═════ Data supplied ═════

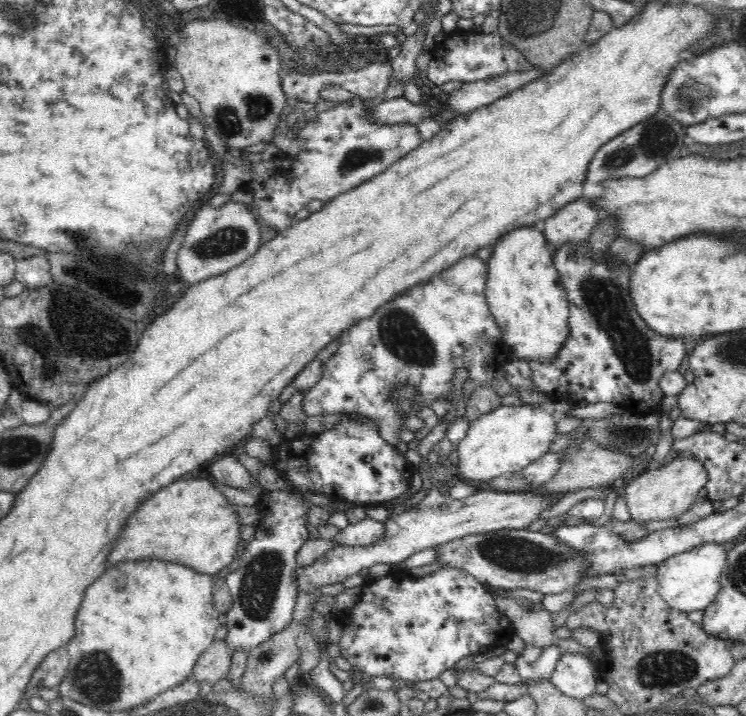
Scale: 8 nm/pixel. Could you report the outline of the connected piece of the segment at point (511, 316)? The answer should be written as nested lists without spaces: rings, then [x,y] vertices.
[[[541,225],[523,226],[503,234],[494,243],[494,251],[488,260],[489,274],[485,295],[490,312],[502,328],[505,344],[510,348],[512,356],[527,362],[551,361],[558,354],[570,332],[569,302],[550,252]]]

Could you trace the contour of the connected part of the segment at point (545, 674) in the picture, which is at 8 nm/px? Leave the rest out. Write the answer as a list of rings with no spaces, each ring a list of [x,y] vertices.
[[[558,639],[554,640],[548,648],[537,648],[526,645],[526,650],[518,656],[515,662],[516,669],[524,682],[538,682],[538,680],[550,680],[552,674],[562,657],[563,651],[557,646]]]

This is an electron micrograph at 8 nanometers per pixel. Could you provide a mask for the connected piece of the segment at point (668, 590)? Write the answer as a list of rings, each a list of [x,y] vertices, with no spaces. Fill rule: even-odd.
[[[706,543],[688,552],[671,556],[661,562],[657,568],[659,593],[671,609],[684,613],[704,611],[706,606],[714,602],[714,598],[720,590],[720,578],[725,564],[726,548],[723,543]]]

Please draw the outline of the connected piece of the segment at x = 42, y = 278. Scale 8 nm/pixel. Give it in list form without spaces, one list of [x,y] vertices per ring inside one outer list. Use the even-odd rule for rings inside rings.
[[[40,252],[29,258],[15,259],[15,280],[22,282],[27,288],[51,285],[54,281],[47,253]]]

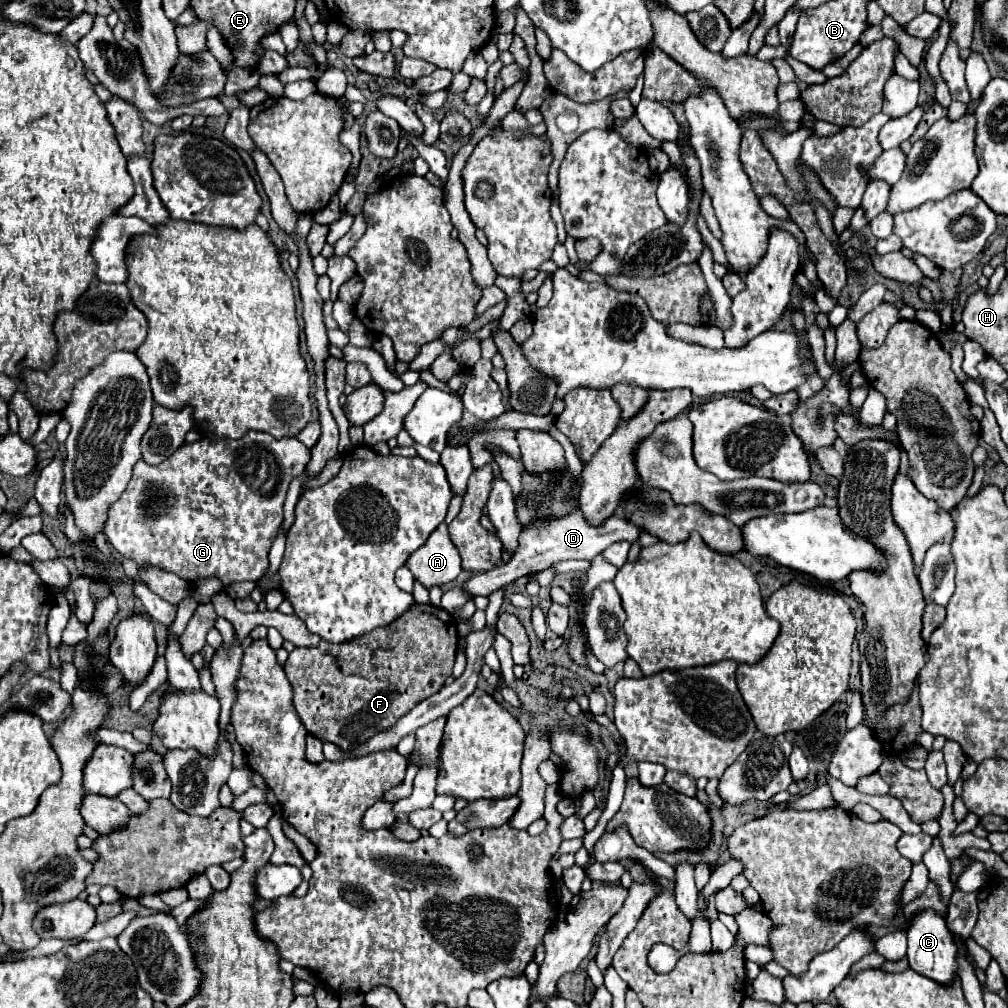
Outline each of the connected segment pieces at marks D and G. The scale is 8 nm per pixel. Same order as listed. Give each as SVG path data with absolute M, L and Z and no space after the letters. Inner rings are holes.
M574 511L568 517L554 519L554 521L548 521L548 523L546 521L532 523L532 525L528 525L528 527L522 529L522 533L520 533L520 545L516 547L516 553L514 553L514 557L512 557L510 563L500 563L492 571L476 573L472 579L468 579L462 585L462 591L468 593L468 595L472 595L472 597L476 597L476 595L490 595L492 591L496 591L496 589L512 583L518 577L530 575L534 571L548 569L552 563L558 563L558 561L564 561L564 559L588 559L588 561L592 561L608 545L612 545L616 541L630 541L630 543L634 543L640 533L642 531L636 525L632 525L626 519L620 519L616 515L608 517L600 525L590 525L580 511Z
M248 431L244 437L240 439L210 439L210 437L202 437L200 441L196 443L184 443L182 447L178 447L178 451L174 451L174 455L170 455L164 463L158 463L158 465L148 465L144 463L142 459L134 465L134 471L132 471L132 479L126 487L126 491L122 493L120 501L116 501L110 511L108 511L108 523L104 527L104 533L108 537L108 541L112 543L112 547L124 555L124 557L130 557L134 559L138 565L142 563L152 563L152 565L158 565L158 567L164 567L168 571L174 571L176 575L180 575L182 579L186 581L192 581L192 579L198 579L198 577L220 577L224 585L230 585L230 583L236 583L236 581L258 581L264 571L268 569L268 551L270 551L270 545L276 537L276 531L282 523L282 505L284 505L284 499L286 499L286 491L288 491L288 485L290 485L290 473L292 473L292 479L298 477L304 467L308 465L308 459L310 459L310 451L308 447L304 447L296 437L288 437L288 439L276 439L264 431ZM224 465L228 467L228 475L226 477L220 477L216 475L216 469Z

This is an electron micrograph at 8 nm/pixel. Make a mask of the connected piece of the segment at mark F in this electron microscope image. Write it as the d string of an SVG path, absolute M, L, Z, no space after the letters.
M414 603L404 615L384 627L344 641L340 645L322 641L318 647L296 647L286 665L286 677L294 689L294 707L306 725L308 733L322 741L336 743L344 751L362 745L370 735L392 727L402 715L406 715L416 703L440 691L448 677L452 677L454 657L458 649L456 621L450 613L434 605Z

═════

Could the data above be copied out exactly, with no pictures kept?

§ **Reply to the task**
Scale: 8 nm/pixel. Could you report the outline of the connected piece of the segment at point (511, 316)? The answer should be written as nested lists without spaces: rings, then [x,y] vertices.
[[[541,225],[523,226],[503,234],[494,243],[494,251],[488,260],[489,274],[485,295],[490,312],[502,328],[505,344],[510,348],[512,356],[527,362],[551,361],[558,354],[570,332],[569,302],[550,252]]]

Could you trace the contour of the connected part of the segment at point (545, 674) in the picture, which is at 8 nm/px? Leave the rest out. Write the answer as a list of rings with no spaces, each ring a list of [x,y] vertices.
[[[558,639],[554,640],[548,648],[537,648],[526,645],[526,650],[518,656],[515,662],[516,669],[524,682],[538,682],[538,680],[550,680],[552,674],[562,657],[563,651],[557,646]]]

This is an electron micrograph at 8 nanometers per pixel. Could you provide a mask for the connected piece of the segment at point (668, 590)? Write the answer as a list of rings, each a list of [x,y] vertices, with no spaces. Fill rule: even-odd.
[[[706,543],[688,552],[671,556],[661,562],[657,568],[659,593],[671,609],[684,613],[704,611],[706,606],[714,602],[714,598],[720,590],[720,578],[725,564],[726,548],[723,543]]]

Please draw the outline of the connected piece of the segment at x = 42, y = 278. Scale 8 nm/pixel. Give it in list form without spaces, one list of [x,y] vertices per ring inside one outer list. Use the even-odd rule for rings inside rings.
[[[40,252],[29,258],[15,259],[15,280],[22,282],[27,288],[51,285],[54,281],[47,253]]]

Outline each of the connected segment pieces at marks D and G. The scale is 8 nm per pixel. Same order as listed. Give each as SVG path data with absolute M, L and Z and no space after the letters. Inner rings are holes.
M574 511L568 517L554 519L554 521L548 521L548 523L546 521L532 523L532 525L528 525L528 527L522 529L522 533L520 533L520 545L516 547L516 553L514 553L514 557L512 557L510 563L500 563L492 571L476 573L472 579L468 579L462 585L462 591L468 593L468 595L472 595L472 597L476 597L476 595L490 595L492 591L496 591L496 589L512 583L518 577L530 575L534 571L548 569L552 563L558 563L558 561L564 561L564 559L588 559L588 561L592 561L608 545L612 545L616 541L630 541L630 543L634 543L640 533L642 531L636 525L632 525L626 519L620 519L616 515L608 517L600 525L590 525L580 511Z
M248 431L244 437L240 439L210 439L210 437L202 437L200 441L196 443L184 443L182 447L178 447L178 451L174 451L174 455L170 455L164 463L158 463L158 465L148 465L144 463L142 459L134 465L134 471L132 471L132 479L126 487L126 491L122 493L120 501L116 501L110 511L108 511L108 523L104 527L104 533L108 537L108 541L112 543L112 547L124 555L124 557L130 557L134 559L138 565L142 563L152 563L152 565L158 565L158 567L164 567L168 571L174 571L176 575L180 575L182 579L186 581L192 581L192 579L198 579L198 577L220 577L224 585L230 585L230 583L236 583L236 581L258 581L264 571L268 569L268 551L270 551L270 545L276 537L276 531L282 523L282 505L284 505L284 499L286 499L286 491L288 491L288 485L290 485L290 473L292 473L292 479L298 477L304 467L308 465L308 459L310 459L310 451L308 447L304 447L296 437L288 437L288 439L276 439L264 431ZM224 465L228 467L228 475L226 477L220 477L216 475L216 469Z

This is an electron micrograph at 8 nm/pixel. Make a mask of the connected piece of the segment at mark F in this electron microscope image. Write it as the d string of an SVG path, absolute M, L, Z, no space after the letters.
M414 603L404 615L384 627L344 641L340 645L322 641L318 647L296 647L286 665L286 677L294 689L294 707L306 725L308 733L322 741L336 743L344 751L362 745L370 735L392 727L402 715L406 715L416 703L440 691L448 677L452 677L454 657L458 649L456 621L450 613L434 605Z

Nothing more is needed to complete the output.